- Exercise requirements: Reproduce the text of the records below, starting at the beginning and ending with the line that contains "Få tilbud, gratis og uforpligtende", including that line. Leave the pictures out of your copy.

- Exercise material:

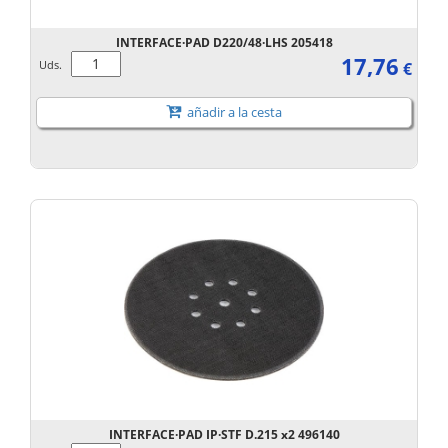
INTERFACE·PAD D220/48·LHS 205418
17,76
Uds.
€
añadir a la cesta
INTERFACE·PAD IP·STF D.215 x2 496140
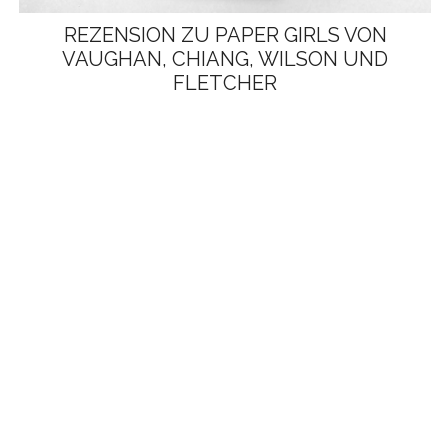
REZENSION ZU PAPER GIRLS VON
VAUGHAN, CHIANG, WILSON UND
FLETCHER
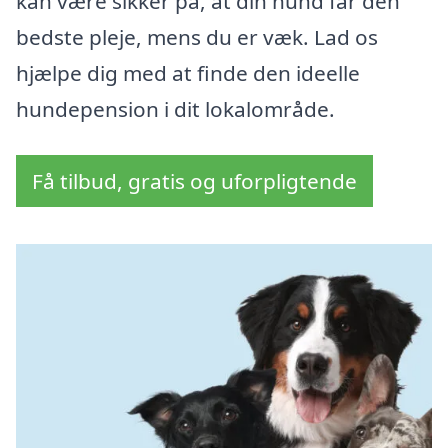
kan være sikker på, at din hund får den
bedste pleje, mens du er væk. Lad os
hjælpe dig med at finde den ideelle
hundepension i dit lokalområde.
Få tilbud, gratis og uforpligtende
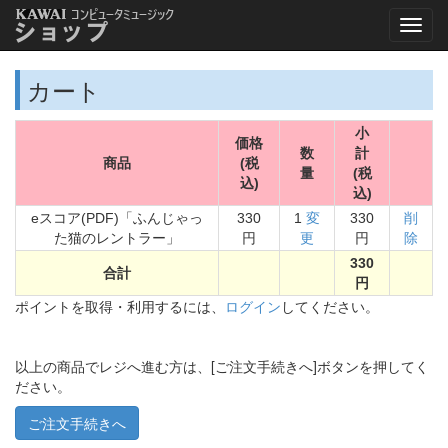
カート
小
価格
数
計
商品
(税
量
(税
込)
込)
eスコア(PDF)「ふんじゃっ
330
1
変
330
削
た猫のレントラー」
円
更
円
除
330
合計
円
ポイントを取得・利用するには、
ログイン
してください。
以上の商品でレジへ進む方は、[ご注文手続きへ]ボタンを押してく
ださい。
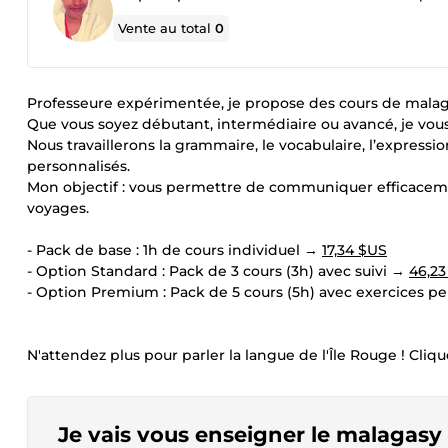
Vente au total
0
Professeure expérimentée, je propose des cours de malagas
Que vous soyez débutant, intermédiaire ou avancé, je vous
Nous travaillerons la grammaire, le vocabulaire, l’expressio
personnalisés.
Mon objectif : vous permettre de communiquer efficacemen
voyages.
- Pack de base : 1h de cours individuel →
17,34 $US
- Option Standard : Pack de 3 cours (3h) avec suivi →
46,23
- Option Premium : Pack de 5 cours (5h) avec exercices p
N'attendez plus pour parler la langue de l'Île Rouge ! Cl
Je vais vous enseigner le malagasy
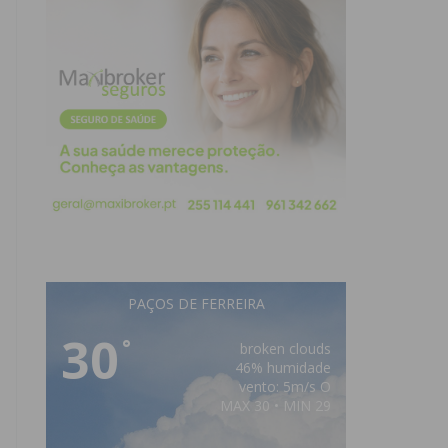
PAÇOS DE FERREIRA
30
°
broken clouds
46% humidade
vento: 5m/s O
MAX 30 • MIN 29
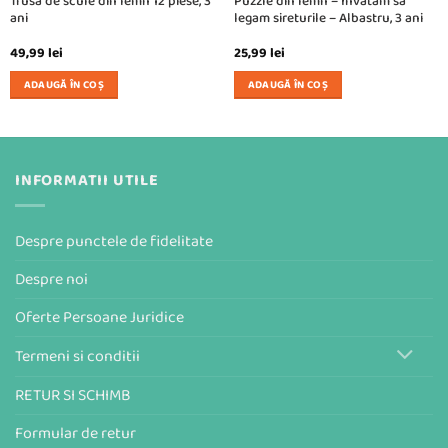
Trusa de scule din lemn 12 piese, 3
Puzzle din lemn – Invatam sa
ani
legam sireturile – Albastru, 3 ani
49,99
lei
25,99
lei
ADAUGĂ ÎN COȘ
ADAUGĂ ÎN COȘ
INFORMATII UTILE
Despre punctele de fidelitate
Despre noi
Oferte Persoane Juridice
Termeni si conditii
RETUR SI SCHIMB
Formular de retur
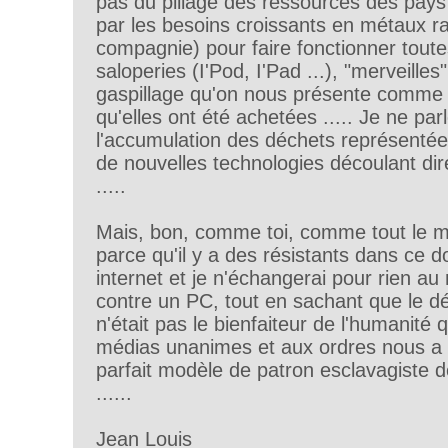
pas du pillage des ressources des pay
par les besoins croissants en métaux ra
compagnie) pour faire fonctionner toute
saloperies (I'Pod, I'Pad ...), "merveille
gaspillage qu'on nous présente comme
qu'elles ont été achetées ..... Je ne pa
l'accumulation des déchets représentée
de nouvelles technologies découlant dir
.....
Mais, bon, comme toi, comme tout le 
parce qu'il y a des résistants dans ce do
internet et je n'échangerai pour rien 
contre un PC, tout en sachant que le
n'était pas le bienfaiteur de l'humanité
médias unanimes et aux ordres nous a
parfait modèle de patron esclavagiste
......
Jean Louis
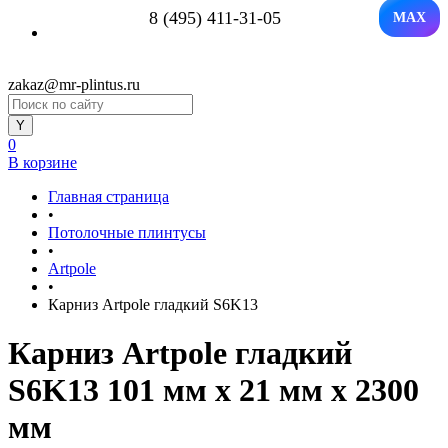
8 (495) 411-31-05
MAX
zakaz@mr-plintus.ru
0
В корзине
Главная страница
•
Потолочные плинтусы
•
Artpole
•
Карниз Artpole гладкий S6K13
Карниз Artpole гладкий
S6K13 101 мм х 21 мм х 2300
мм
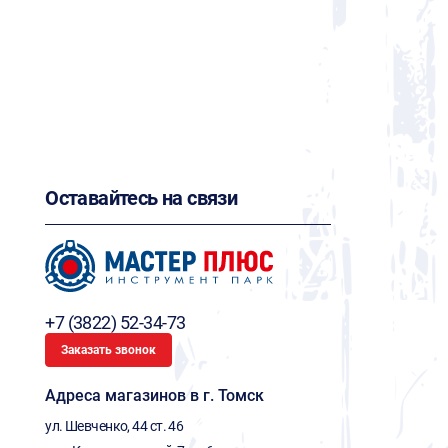
Оставайтесь на связи
+7 (3822) 52-34-73
Заказать звонок
Адреса магазинов в г. Томск
ул. Шевченко, 44 ст. 46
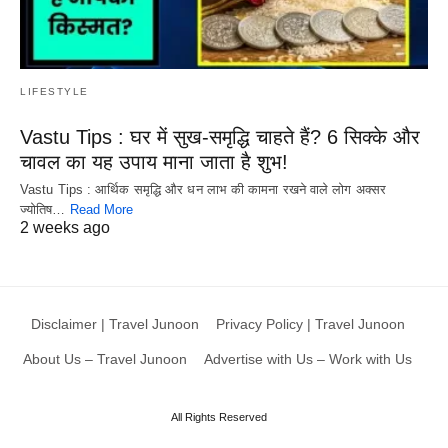
LIFESTYLE
Vastu Tips : घर में सुख-समृद्धि चाहते हैं? 6 सिक्के और
चावल का यह उपाय माना जाता है शुभ!
Vastu Tips : आर्थिक समृद्धि और धन लाभ की कामना रखने वाले लोग अक्सर
ज्योतिष…
Read More
2 weeks ago
Disclaimer | Travel Junoon
Privacy Policy | Travel Junoon
About Us – Travel Junoon
Advertise with Us – Work with Us
All Rights Reserved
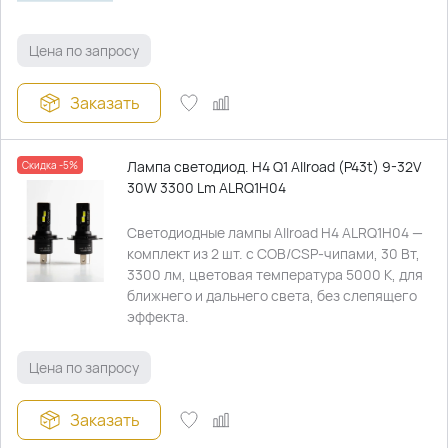
Цена по запросу
Заказать
Лампа светодиод. H4 Q1 Allroad (P43t) 9-32V
Скидка -5%
30W 3300 Lm ALRQ1H04
Светодиодные лампы Allroad H4 ALRQ1H04 —
комплект из 2 шт. с COB/CSP-чипами, 30 Вт,
3300 лм, цветовая температура 5000 К, для
ближнего и дальнего света, без слепящего
эффекта.
Цена по запросу
Заказать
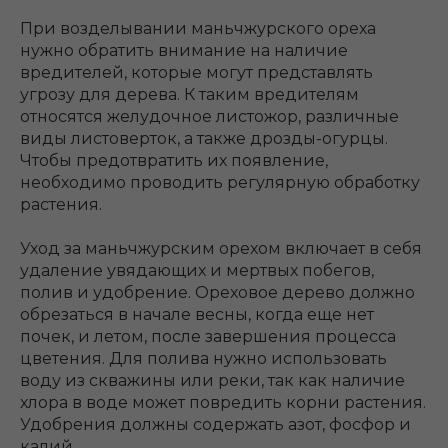
При возделывании маньчжурского ореха
нужно обратить внимание на наличие
вредителей, которые могут представлять
угрозу для дерева. К таким вредителям
относятся желудочное листожор, различные
виды листоверток, а также дрозды-огурцы.
Чтобы предотвратить их появление,
необходимо проводить регулярную обработку
растения.
Уход за маньчжурским орехом включает в себя
удаление увядающих и мертвых побегов,
полив и удобрение. Ореховое дерево должно
обрезаться в начале весны, когда еще нет
почек, и летом, после завершения процесса
цветения. Для полива нужно использовать
воду из скважины или реки, так как наличие
хлора в воде может повредить корни растения.
Удобрения должны содержать азот, фосфор и
калий.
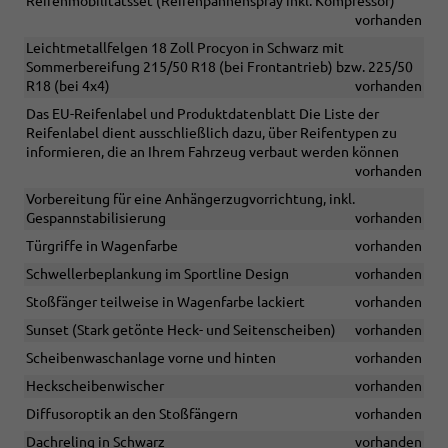
Reifenmobilitätsset (Reifenpannenspray inkl. Kompressor)
vorhanden
Leichtmetallfelgen 18 Zoll Procyon in Schwarz mit
Sommerbereifung 215/50 R18 (bei Frontantrieb) bzw. 225/50
R18 (bei 4x4)
vorhanden
Das EU-Reifenlabel und Produktdatenblatt Die Liste der
Reifenlabel dient ausschließlich dazu, über Reifentypen zu
informieren, die an Ihrem Fahrzeug verbaut werden können
vorhanden
Vorbereitung für eine Anhängerzugvorrichtung, inkl.
Gespannstabilisierung
vorhanden
Türgriffe in Wagenfarbe
vorhanden
Schwellerbeplankung im Sportline Design
vorhanden
Stoßfänger teilweise in Wagenfarbe lackiert
vorhanden
Sunset (Stark getönte Heck- und Seitenscheiben)
vorhanden
Scheibenwaschanlage vorne und hinten
vorhanden
Heckscheibenwischer
vorhanden
Diffusoroptik an den Stoßfängern
vorhanden
Dachreling in Schwarz
vorhanden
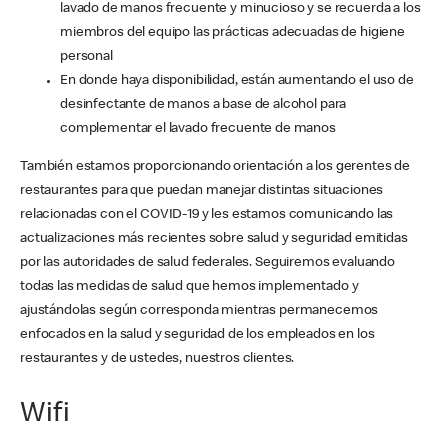
lavado de manos frecuente y minucioso y se recuerda a los
miembros del equipo las prácticas adecuadas de higiene
personal
En donde haya disponibilidad, están aumentando el uso de
desinfectante de manos a base de alcohol para
complementar el lavado frecuente de manos
También estamos proporcionando orientación a los gerentes de
restaurantes para que puedan manejar distintas situaciones
relacionadas con el COVID-19 y les estamos comunicando las
actualizaciones más recientes sobre salud y seguridad emitidas
por las autoridades de salud federales. Seguiremos evaluando
todas las medidas de salud que hemos implementado y
ajustándolas según corresponda mientras permanecemos
enfocados en la salud y seguridad de los empleados en los
restaurantes y de ustedes, nuestros clientes.
Wifi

- Solved problem:
INTERFACE·PAD D220/48·LHS 205418
17,76
Uds.
€
añadir a la cesta
INTERFACE·PAD IP·STF D.215 x2 496140
REZENSION ZU PAPER GIRLS VON
VAUGHAN, CHIANG, WILSON UND
FLETCHER
kan være sikker på, at din hund får den
bedste pleje, mens du er væk. Lad os
hjælpe dig med at finde den ideelle
hundepension i dit lokalområde.
Få tilbud, gratis og uforpligtende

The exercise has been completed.